On March 29th, I published a piece about graphic sexual content being used in high school English classrooms in Leander Independent School District (LISD), just outside of Austin, Texas. In the wake of the story, many readers were left wondering how pornographic literature could possibly find its way into a public school curriculum, and why, once it was discovered, did parents have to fight such a fierce battle to remove it?
Testimony from anonymous teachers during an April 8th school board meeting may provide some clues as to how this happened in Leander, and shed some light on how similar radical changes to curricula are being enforced elsewhere. (Video of the testimonies starts at about minute 16.)

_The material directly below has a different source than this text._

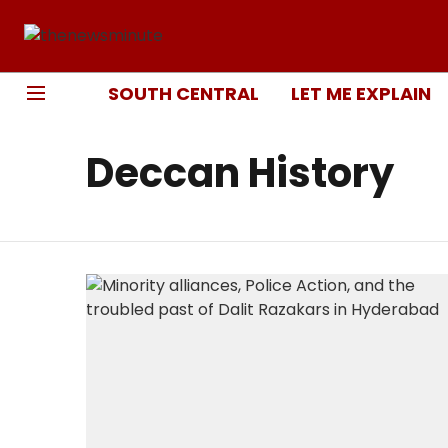
SOUTH CENTRAL
LET ME EXPLAIN
Deccan History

A quick recap of the LISD saga:
In fall of 2020, according to LISD English teachers, a small group of LISD administrators made the nearly-unilateral decision to deemphasize traditional cannon literature in favor of more “diverse,” contemporary literature, which featured what many parents complained were “adult themes.” Passages in the books included graphic depictions of gang rape and references to strap-on sex toys, masturbation and ejaculation. Some of the most violent and graphic scenes involved incest and depictions of the abuse of minors, including prepubescent children. One graphic novel included demeaning images of nude women engaged in sex acts, including one on a dog leash and another being coerced at gunpoint.
Upon learning of the content, parents complained vociferously, but were met with protest from a small group of activist teachers. In addition to being called “racists,” “homophobes,” “religious zealots,” and “bigots” for questioning the age appropriateness of the books, some of the parents who voiced their dissent received anonymous cardboard penises at their homes with Christian iconography (ex: “He has risen”). Others received pornography subscriptions to their personal emails featuring beastiality, still others received putrid food items and dead animals on their doorsteps.